── DATA FOR PROCESSING

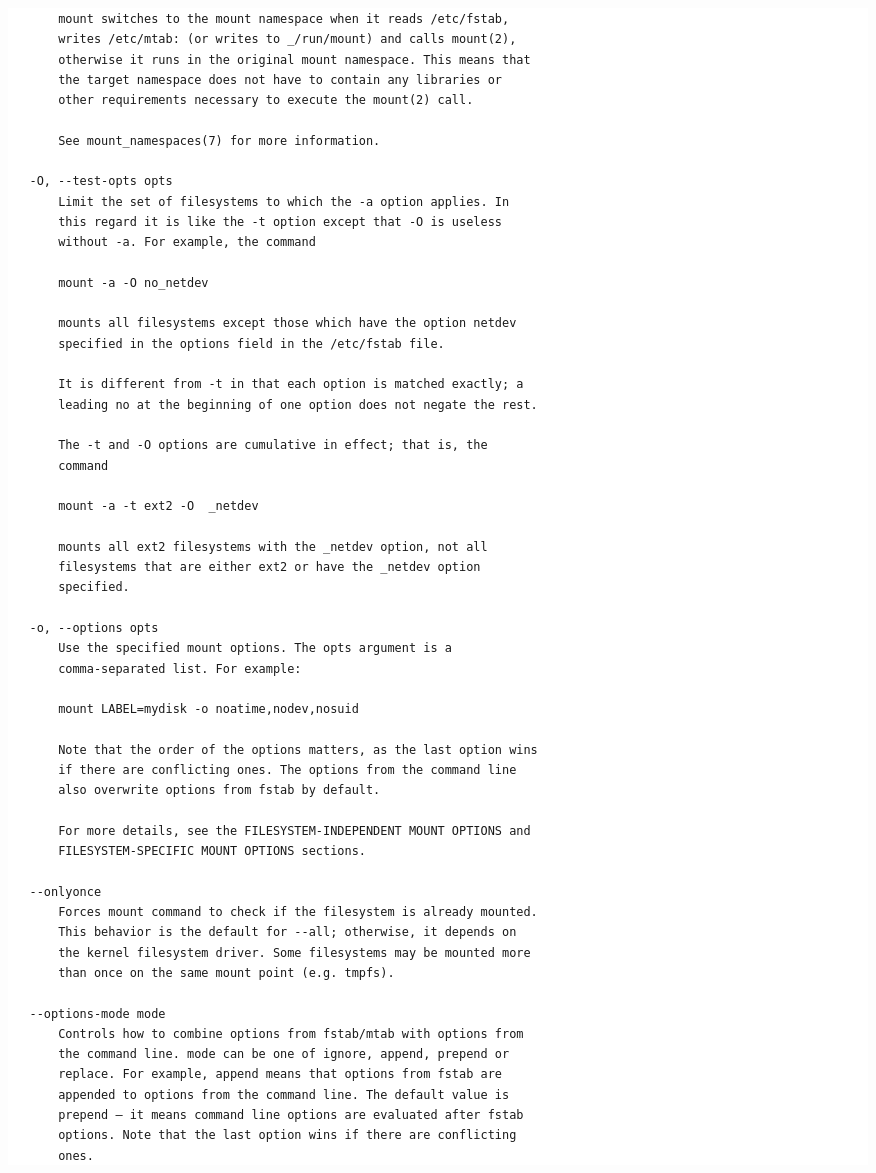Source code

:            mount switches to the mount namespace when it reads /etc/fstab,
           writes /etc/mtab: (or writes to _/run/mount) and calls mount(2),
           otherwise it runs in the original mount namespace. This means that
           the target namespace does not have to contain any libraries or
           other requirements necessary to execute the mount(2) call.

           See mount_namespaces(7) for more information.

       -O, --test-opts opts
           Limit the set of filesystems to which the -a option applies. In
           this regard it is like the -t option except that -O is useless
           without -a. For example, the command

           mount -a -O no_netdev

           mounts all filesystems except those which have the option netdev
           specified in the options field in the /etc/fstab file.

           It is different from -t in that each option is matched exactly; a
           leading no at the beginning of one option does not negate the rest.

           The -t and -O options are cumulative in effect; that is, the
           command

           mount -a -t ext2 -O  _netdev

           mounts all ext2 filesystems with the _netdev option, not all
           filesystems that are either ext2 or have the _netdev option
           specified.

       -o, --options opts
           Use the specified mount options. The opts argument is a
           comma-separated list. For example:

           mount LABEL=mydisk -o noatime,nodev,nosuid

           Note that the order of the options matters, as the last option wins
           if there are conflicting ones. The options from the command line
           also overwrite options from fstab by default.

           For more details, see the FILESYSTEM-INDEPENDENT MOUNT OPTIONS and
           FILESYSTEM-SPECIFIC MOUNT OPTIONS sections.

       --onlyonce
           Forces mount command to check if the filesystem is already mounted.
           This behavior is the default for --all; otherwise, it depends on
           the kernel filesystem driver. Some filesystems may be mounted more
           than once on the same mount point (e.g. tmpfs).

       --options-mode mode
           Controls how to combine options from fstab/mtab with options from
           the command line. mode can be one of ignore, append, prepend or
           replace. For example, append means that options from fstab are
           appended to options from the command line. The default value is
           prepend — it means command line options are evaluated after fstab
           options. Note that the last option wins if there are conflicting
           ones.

────

◆ JOB ◆
Type out the entries again without a single change, and leave the pictures out.

◆ TASK OUTPUT ◆
Source code

:            mount switches to the mount namespace when it reads /etc/fstab,
           writes /etc/mtab: (or writes to _/run/mount) and calls mount(2),
           otherwise it runs in the original mount namespace. This means that
           the target namespace does not have to contain any libraries or
           other requirements necessary to execute the mount(2) call.

           See mount_namespaces(7) for more information.

       -O, --test-opts opts
           Limit the set of filesystems to which the -a option applies. In
           this regard it is like the -t option except that -O is useless
           without -a. For example, the command

           mount -a -O no_netdev

           mounts all filesystems except those which have the option netdev
           specified in the options field in the /etc/fstab file.

           It is different from -t in that each option is matched exactly; a
           leading no at the beginning of one option does not negate the rest.

           The -t and -O options are cumulative in effect; that is, the
           command

           mount -a -t ext2 -O  _netdev

           mounts all ext2 filesystems with the _netdev option, not all
           filesystems that are either ext2 or have the _netdev option
           specified.

       -o, --options opts
           Use the specified mount options. The opts argument is a
           comma-separated list. For example:

           mount LABEL=mydisk -o noatime,nodev,nosuid

           Note that the order of the options matters, as the last option wins
           if there are conflicting ones. The options from the command line
           also overwrite options from fstab by default.

           For more details, see the FILESYSTEM-INDEPENDENT MOUNT OPTIONS and
           FILESYSTEM-SPECIFIC MOUNT OPTIONS sections.

       --onlyonce
           Forces mount command to check if the filesystem is already mounted.
           This behavior is the default for --all; otherwise, it depends on
           the kernel filesystem driver. Some filesystems may be mounted more
           than once on the same mount point (e.g. tmpfs).

       --options-mode mode
           Controls how to combine options from fstab/mtab with options from
           the command line. mode can be one of ignore, append, prepend or
           replace. For example, append means that options from fstab are
           appended to options from the command line. The default value is
           prepend — it means command line options are evaluated after fstab
           options. Note that the last option wins if there are conflicting
           ones.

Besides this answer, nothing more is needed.